LLM Architecture Evolution

Read on LLM Architecture Evolution:

The Big LLM Architecture Comparison.

LLM Architecture Table

Model	Parameters (Total / Active)	Arch. Type	Attention Mechanism	Key Technical Features & Innovations
Kimi K2 / Thinking	~1 Trillion / 32B	MoE	MLA (Latent)	Largest model in current generation; Uses Muon optimizer (instead of AdamW) for smoother loss decay; “Thinking” variant extends context to 256k.
DeepSeek V3 / R1	671B / 37B	MoE	MLA (Latent)	Fine-grained experts (256 routed, 8 active); 1 Shared Expert; MLA compresses KV cache; Aux-loss-free load balancing.
Llama 4	400B / 17B	MoE	GQA	Coarse-grained experts (2 active large experts, 8192 hidden size); Alternates MoE and Dense layers; Standard GQA.
Grok 2.5	270B / 115B	MoE	GQA	8 Large Experts; Uses a Shared Expert implementation via an additional SwiGLU module.
GLM-4.5	355B (Base) / 106B (Air)	MoE	GQA	3 Dense Layers at the start (stabilizes early feature extraction before routing); Shared Expert; Retains Attention Bias units.
gpt-oss	120B / 3.6B	MoE	SWA + GQA	Wide & Shallow (24 layers, 2880 dim); 32 experts / 4 active; Attention Sinks implemented as learned bias logits (not tokens); Bias units in attention.
Qwen3 (MoE)	235B / 22B	MoE	GQA	No Shared Expert (unlike Qwen2.5 or Qwen3-Next); 8 routed experts; Focused on serving scale.
Qwen3-Next	80B / ~3B	MoE + Hybrid	Hybrid (3:1)	DeltaNet (Linear) + Gated Attn; Multi-Token Prediction (MTP); Returns to using a Shared Expert; Native 262k context.
MiniMax-M2	~235B / 10B	MoE	GQA	Hyper-sparse (4.37% active); Per-Layer QK-Norm (unique norm per head); Partial RoPE (rotates only 50% of dims); Reverted from Linear Attention to Full Attention.
Kimi Linear	48B	Hybrid	Hybrid (3:1)	DeltaNet + MLA; Channel-wise gating (vs. scalar in Qwen); NoPE (No Positional Embeddings) in MLA layers; Matches performance of full MLA.
DeepSeek V3.2	671B (+14B MTP) / 37B	MoE	Sparse Attn	Introduces Sparse Attention to improve efficiency over V3; Benchmarks comparable to GPT-5.1/Gemini 3.0 Pro.
Gemma 3	1B – 27B	Dense	SWA + GQA	5:1 Sliding Window ratio (1024 token window); Hybrid Norm (RMSNorm applied Pre and Post block).
Gemma 3n	4B	Dense	SWA + GQA	Mobile optimized; Per-Layer Embedding (PLE) (streams embeddings from CPU/SSD); MatFormer (sliceable architecture).
Mistral Small 3.1	24B	Dense	GQA	Abandoned Sliding Window Attention (reverted to standard GQA); Faster inference than Gemma 3 via cache/layer reduction.
Olmo 3	7B / 32B	Dense	MHA / GQA	Post-Norm (RMSNorm after blocks); SWA (only in 7B); YaRN for context extension (up to 64k); Fully transparent/open-source.
SmolLM3	3B	Dense	GQA	NoPE (No Positional Embeddings)—relies entirely on Causal Mask for directionality; Excellent length generalization.

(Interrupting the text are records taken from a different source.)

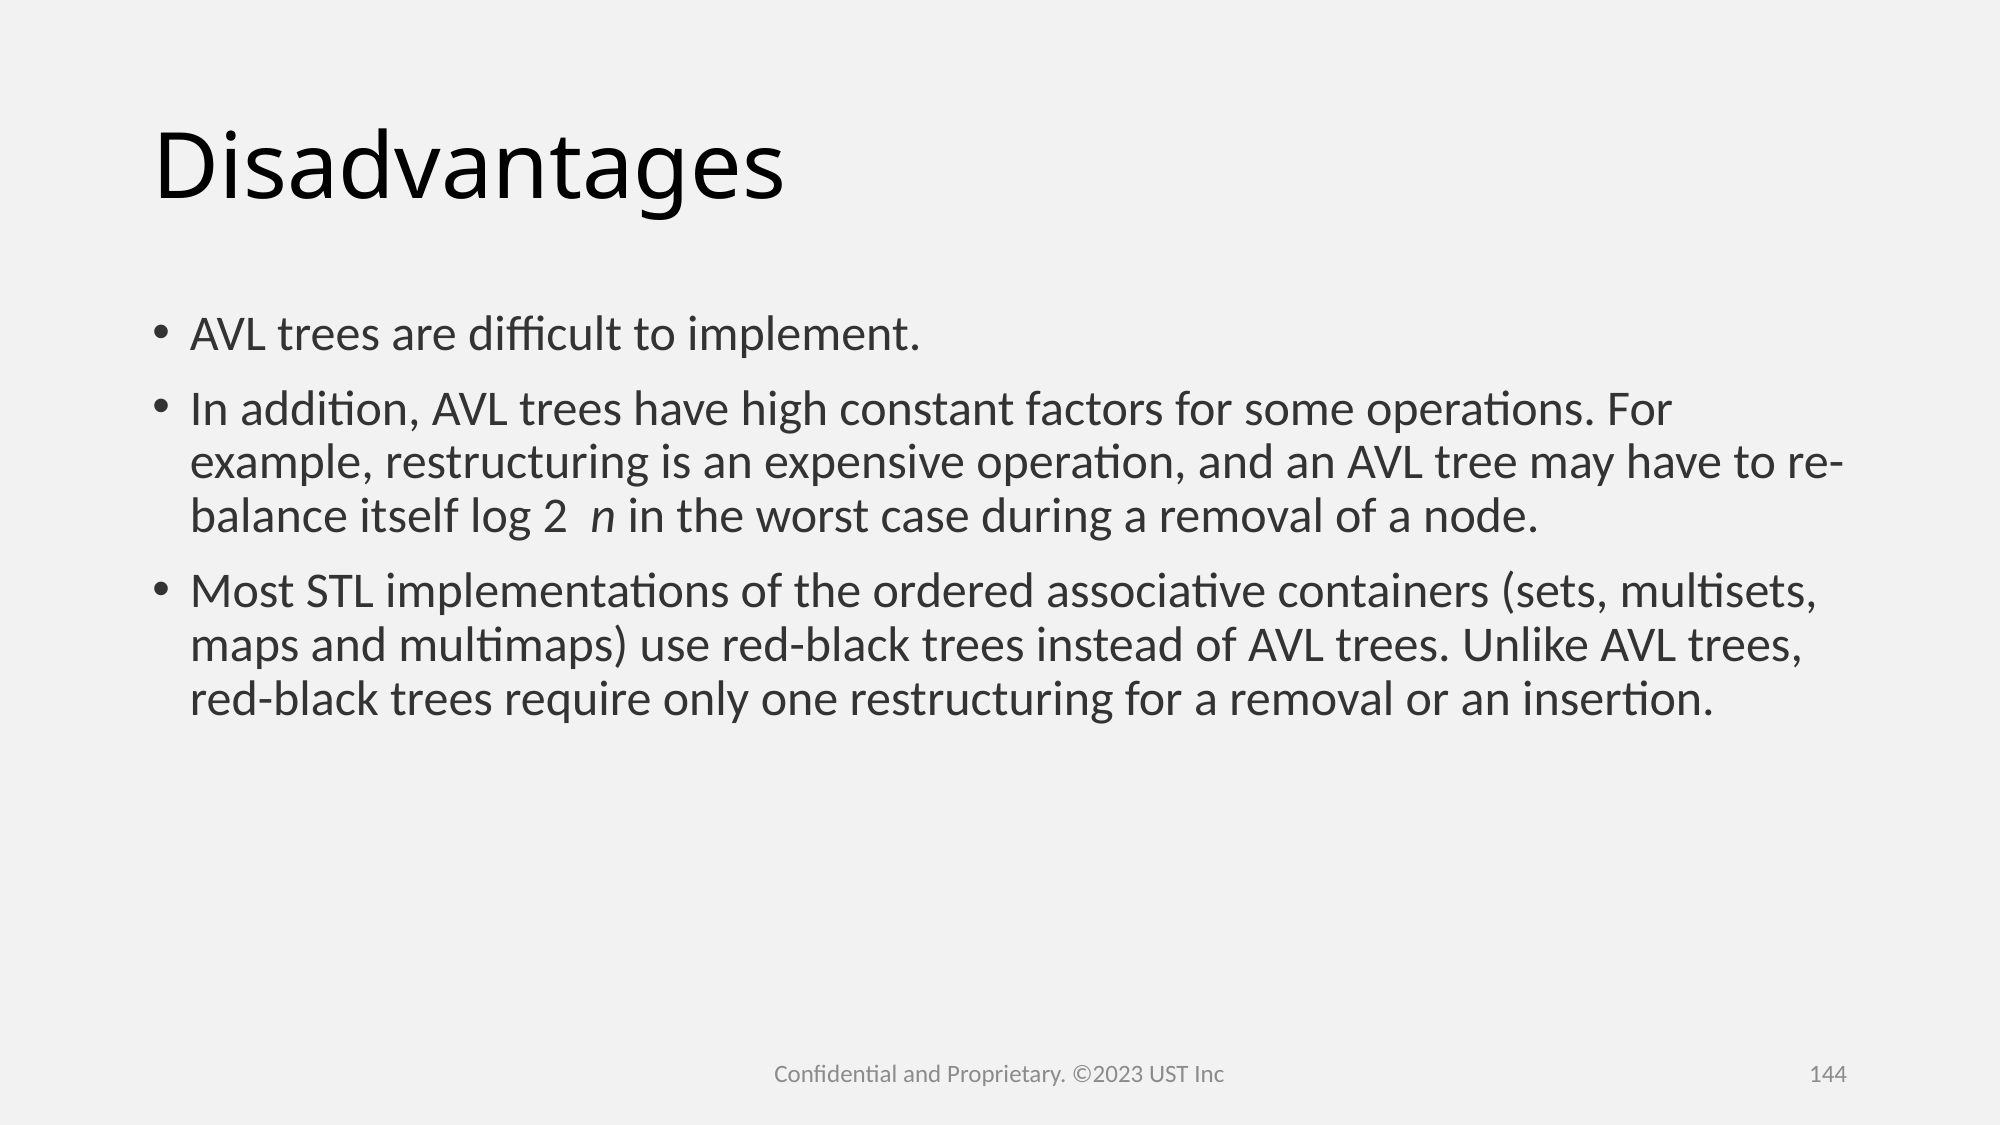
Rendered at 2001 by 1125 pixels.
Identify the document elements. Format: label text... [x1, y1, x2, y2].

slide_number 144 [1412, 1042, 1863, 1103]
title Disadvantages [137, 59, 1863, 278]
footer Confidential and Proprietary. ©2023 UST Inc [662, 1042, 1338, 1103]
list AVL trees are difficult to implement. In addition, AVL trees have high constant factors for some operations. For example, restructuring is an expensive operation, and an AVL tree may have to re-balance itself log 2 n in the worst case during a removal of a node. Most STL implementations of the ordered associative containers (sets, multisets, maps and multimaps) use red-black trees instead of AVL trees. Unlike AVL trees, red-black trees require only one restructuring for a removal or an insertion. [137, 299, 1863, 1014]
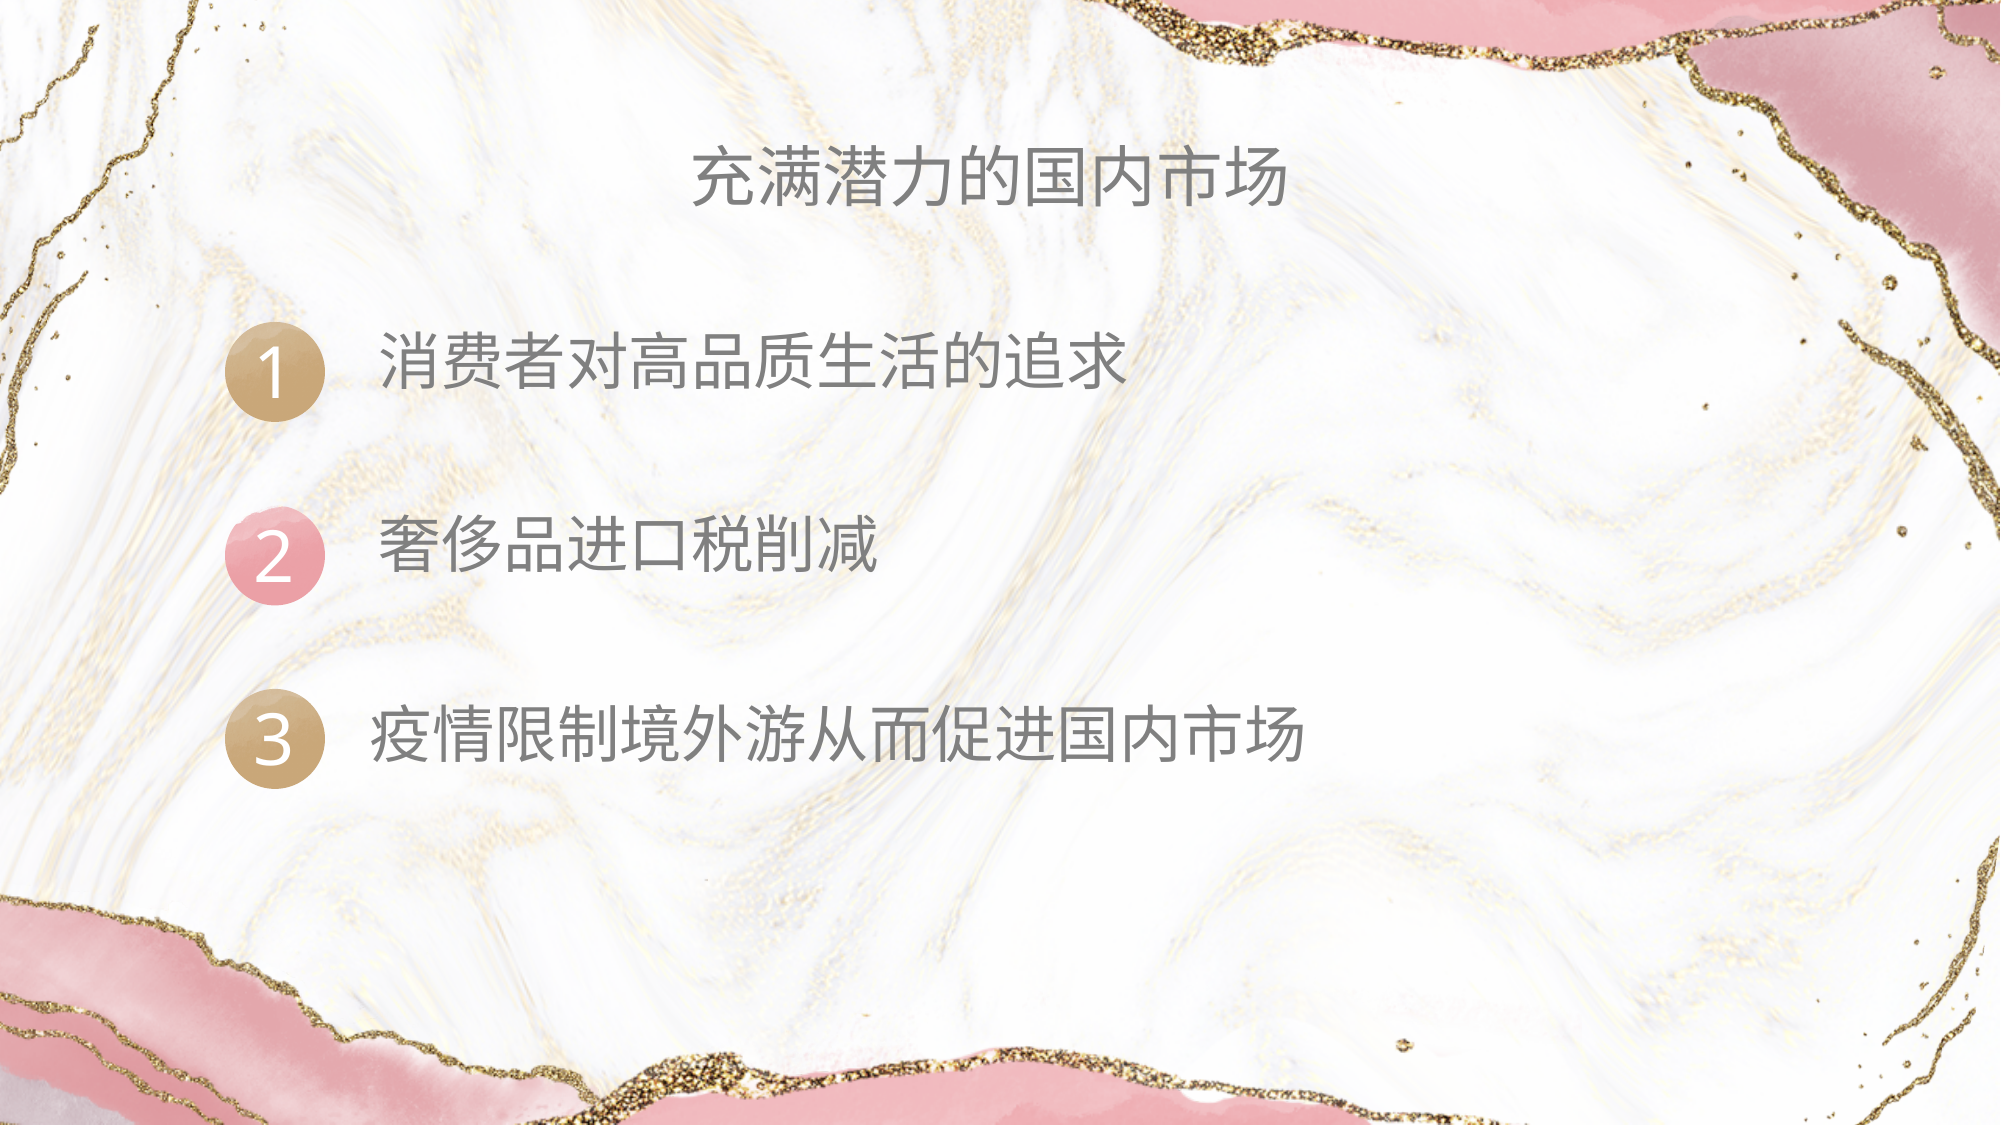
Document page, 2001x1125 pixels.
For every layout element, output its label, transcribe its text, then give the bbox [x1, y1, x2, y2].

picture [1022, 0, 2001, 581]
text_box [223, 688, 1758, 789]
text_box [224, 321, 1767, 422]
picture [0, 745, 1582, 1125]
text_box 充满潜力的国内市场 [351, 127, 1581, 223]
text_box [224, 505, 1749, 606]
picture [0, 0, 330, 497]
picture [1628, 789, 1999, 1125]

The “Sparsity” Camp (MoE Granularity):
- Fine-Grained: DeepSeek V3 and Kimi K2 favor hundreds of small experts (256+), activating many (8) to specialize deeply in niche concepts.
- Coarse-Grained: Llama 4, Grok 2.5, and gpt-oss stick to the “few and large” expert philosophy (e.g., Llama 4 has only 8 experts total, activating 2), prioritizing simpler routing over extreme specialization.
The “Memory” Camp (Attention Compression):
- Latent Compression (MLA): Used by DeepSeek and Kimi, this compresses Key/Value heads into a latent vector. It is mathematically complex but offers the highest performance-to-memory ratio.
- Locality (SWA): Used by Gemma 3 and gpt-oss. By forcing the model to look only at the last 1,024 tokens for 5 out of 6 layers, they physically delete the need for a massive KV cache, regardless of total context length.
The “Linear” Camp ($O(n)$ Complexity):
- Qwen3-Next and Kimi Linear have successfully implemented DeltaNet (a Recurrent/Linear mechanism). By using a 3:1 ratio (3 linear layers to 1 full attention layer), they maintain the “infinite” context retrieval of Transformers while gaining the speed of RNNs.